Task requirements -
Retype every record exactly. Skip the images.

Transcribed page contents:
....................

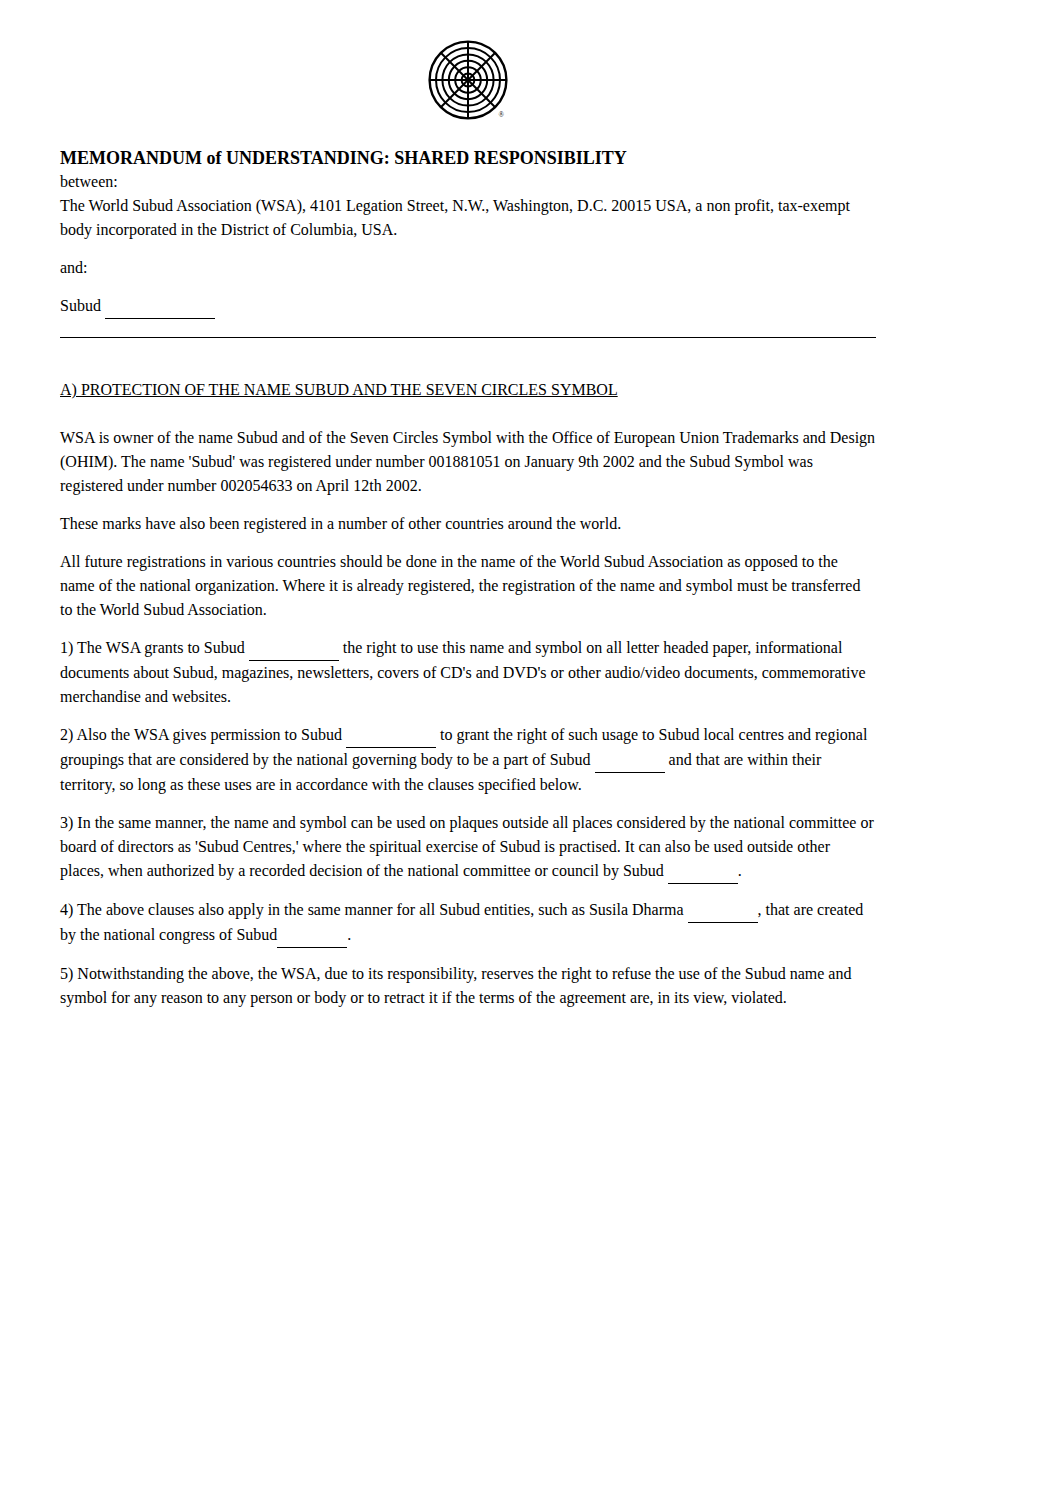®
MEMORANDUM of UNDERSTANDING: SHARED RESPONSIBILITY
between:
The World Subud Association (WSA), 4101 Legation Street, N.W., Washington, D.C. 20015 USA, a non profit, tax-exempt body incorporated in the District of Columbia, USA.
and:
Subud
A) PROTECTION OF THE NAME SUBUD AND THE SEVEN CIRCLES SYMBOL
WSA is owner of the name Subud and of the Seven Circles Symbol with the Office of European Union Trademarks and Design (OHIM). The name 'Subud' was registered under number 001881051 on January 9th 2002 and the Subud Symbol was registered under number 002054633 on April 12th 2002.
These marks have also been registered in a number of other countries around the world.
All future registrations in various countries should be done in the name of the World Subud Association as opposed to the name of the national organization. Where it is already registered, the registration of the name and symbol must be transferred to the World Subud Association.
1) The WSA grants to Subud the right to use this name and symbol on all letter headed paper, informational documents about Subud, magazines, newsletters, covers of CD's and DVD's or other audio/video documents, commemorative merchandise and websites.
2) Also the WSA gives permission to Subud to grant the right of such usage to Subud local centres and regional groupings that are considered by the national governing body to be a part of Subud and that are within their territory, so long as these uses are in accordance with the clauses specified below.
3) In the same manner, the name and symbol can be used on plaques outside all places considered by the national committee or board of directors as 'Subud Centres,' where the spiritual exercise of Subud is practised. It can also be used outside other places, when authorized by a recorded decision of the national committee or council by Subud .
4) The above clauses also apply in the same manner for all Subud entities, such as Susila Dharma , that are created by the national congress of Subud .
5) Notwithstanding the above, the WSA, due to its responsibility, reserves the right to refuse the use of the Subud name and symbol for any reason to any person or body or to retract it if the terms of the agreement are, in its view, violated.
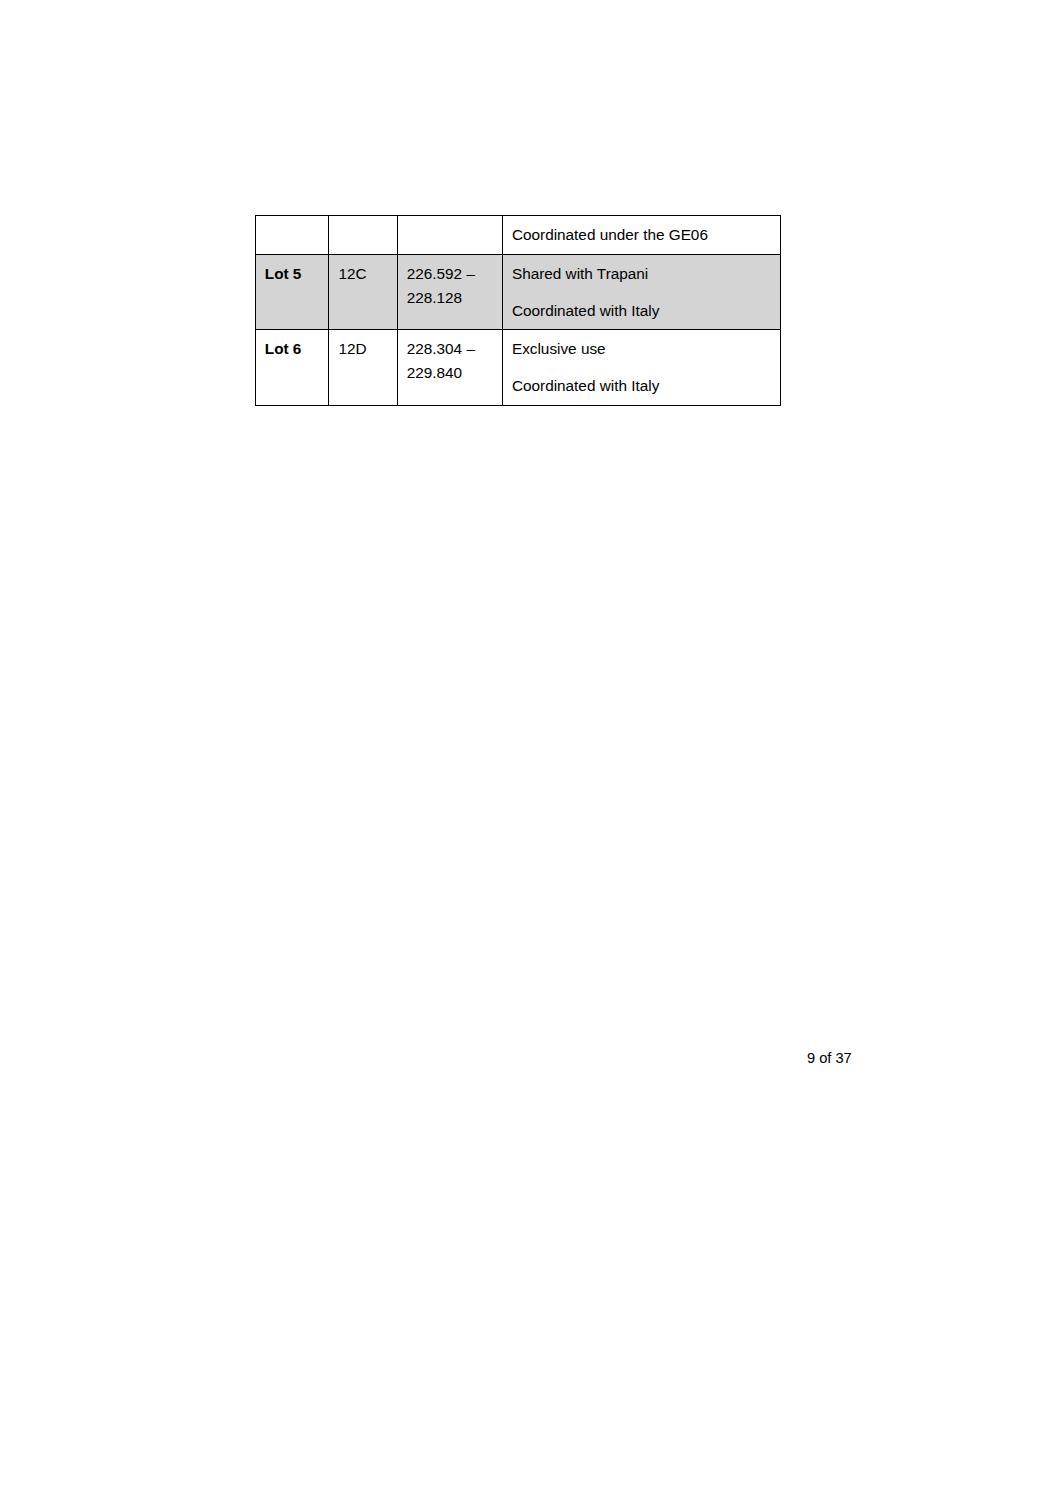| | | | Coordinated under the GE06 |
| Lot 5 | 12C | 226.592 – 228.128 | Shared with Trapani Coordinated with Italy |
| Lot 6 | 12D | 228.304 – 229.840 | Exclusive use Coordinated with Italy |
9 of 37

....................

Exercise answer -
®
MEMORANDUM of UNDERSTANDING: SHARED RESPONSIBILITY
between:
The World Subud Association (WSA), 4101 Legation Street, N.W., Washington, D.C. 20015 USA, a non profit, tax-exempt body incorporated in the District of Columbia, USA.
and:
Subud
A) PROTECTION OF THE NAME SUBUD AND THE SEVEN CIRCLES SYMBOL
WSA is owner of the name Subud and of the Seven Circles Symbol with the Office of European Union Trademarks and Design (OHIM). The name 'Subud' was registered under number 001881051 on January 9th 2002 and the Subud Symbol was registered under number 002054633 on April 12th 2002.
These marks have also been registered in a number of other countries around the world.
All future registrations in various countries should be done in the name of the World Subud Association as opposed to the name of the national organization. Where it is already registered, the registration of the name and symbol must be transferred to the World Subud Association.
1) The WSA grants to Subud the right to use this name and symbol on all letter headed paper, informational documents about Subud, magazines, newsletters, covers of CD's and DVD's or other audio/video documents, commemorative merchandise and websites.
2) Also the WSA gives permission to Subud to grant the right of such usage to Subud local centres and regional groupings that are considered by the national governing body to be a part of Subud and that are within their territory, so long as these uses are in accordance with the clauses specified below.
3) In the same manner, the name and symbol can be used on plaques outside all places considered by the national committee or board of directors as 'Subud Centres,' where the spiritual exercise of Subud is practised. It can also be used outside other places, when authorized by a recorded decision of the national committee or council by Subud .
4) The above clauses also apply in the same manner for all Subud entities, such as Susila Dharma , that are created by the national congress of Subud .
5) Notwithstanding the above, the WSA, due to its responsibility, reserves the right to refuse the use of the Subud name and symbol for any reason to any person or body or to retract it if the terms of the agreement are, in its view, violated.
| | | | Coordinated under the GE06 |
| Lot 5 | 12C | 226.592 – 228.128 | Shared with Trapani Coordinated with Italy |
| Lot 6 | 12D | 228.304 – 229.840 | Exclusive use Coordinated with Italy |
9 of 37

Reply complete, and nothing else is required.